China: as nation opens, TV sector booms

   Date:2006/12/31

In 1985, the penetration rate of TV sets in urban Chinese families was 17.2 per 100 households, and just 0.8 in rural families.The TV industry's development since 1978 epitomizes China's economic development over this period.

When China adopted the opening and reform policy in 1978, the nation had just one colour TV factory, in Tianjin, which had an annual output of 3,800 sets. Last year, China produced 82.83 million TVs, almost a half of the world's total and with almost a half of the products sold overseas. The TV industry was one of the biggest beneficiaries of China's opening and its transformation from a planned economy to a market economy.

From 1978, hundreds of production lines appeared in almost every part of China, mainly with Japanese technology. Just like the country, which was learning from international practices, Chinese TV manufacturers also learnt a great deal in the 1980s from major Japanese firms such as Hitachi and Panasonic.

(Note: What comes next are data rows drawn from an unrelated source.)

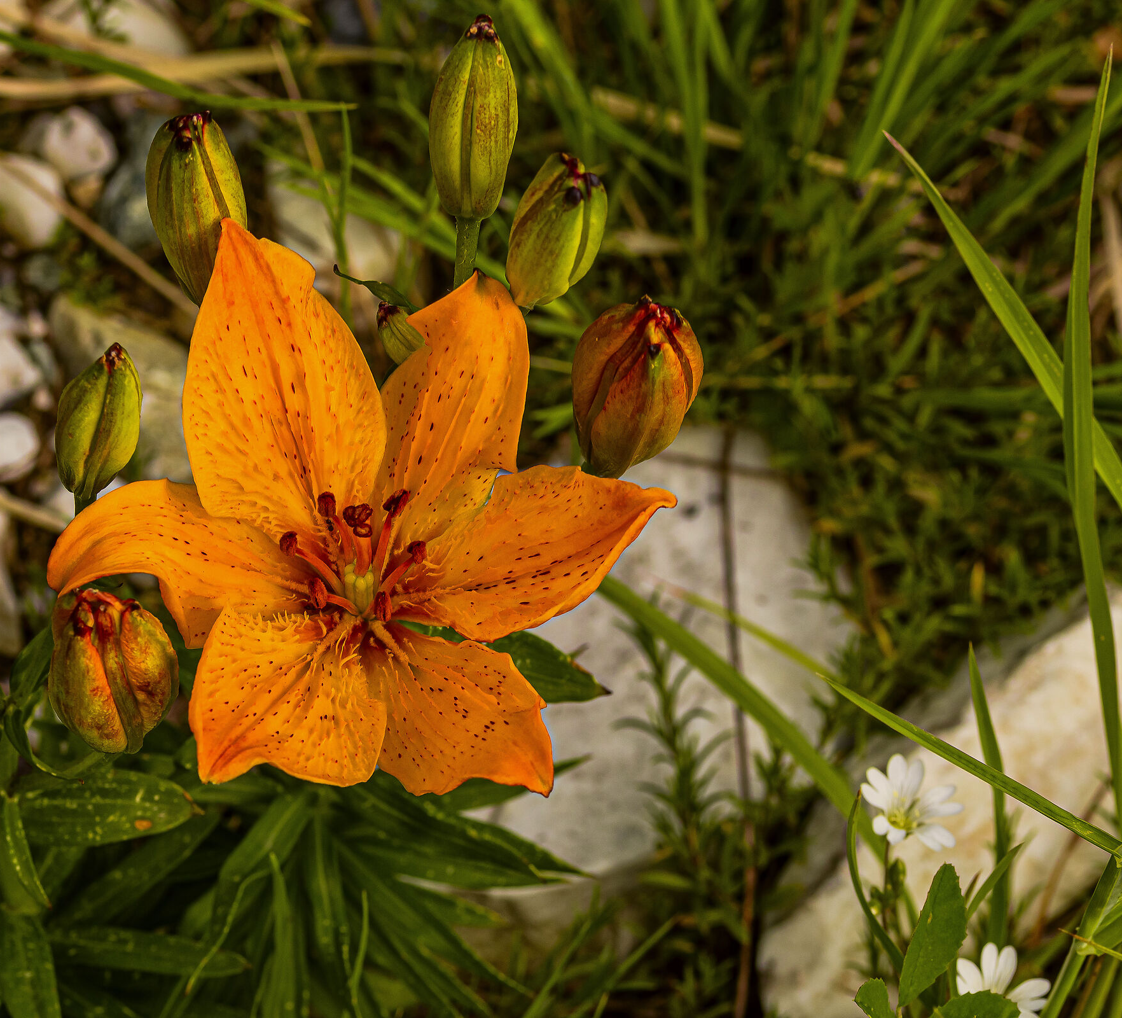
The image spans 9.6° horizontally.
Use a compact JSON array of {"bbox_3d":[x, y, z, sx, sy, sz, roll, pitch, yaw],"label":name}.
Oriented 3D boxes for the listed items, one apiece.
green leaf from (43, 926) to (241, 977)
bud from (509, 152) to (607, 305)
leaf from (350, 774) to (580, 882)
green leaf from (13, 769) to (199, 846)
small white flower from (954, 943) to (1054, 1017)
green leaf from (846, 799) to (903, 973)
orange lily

In the 1990s, China's labor cost advantage and its sheer size of the 1.3-billion populations attracted almost every TV maker to produce in China.

The year 1996 was a milestone in the nation's electronics industry, when China cut the import tariff on colour TV sets from 35 per cent 23 per cent, which led to worries that local brands would be crushed by global giants.

In March 1996, Chinese maker Changhong launched the most famous one of its eight rounds of price wars in the 1990s, in which 120 manufacturers were involved. The consequences of the war were twofold over 30 players were eliminated and, more importantly, Chinese brands took the lion's share of the market.

TV manufacturing came as a result of the opening policy and grew with the market economy and globalization. But local manufacturers soon found that price wars hurt them as badly as their competitors. In 2000, the combined profits of all Chinese brands were just half of those of Sony China.

Since then, Chinese TV manufacturers have turned to overseas markets and innovation for profits and growth. In the meantime, China also vowed to become an innovation-driven country.

Only 8 per cent of TVs were flat-panel sets in the first three quarters of this year, but this figure is estimated to reach 80 per cent in 2009.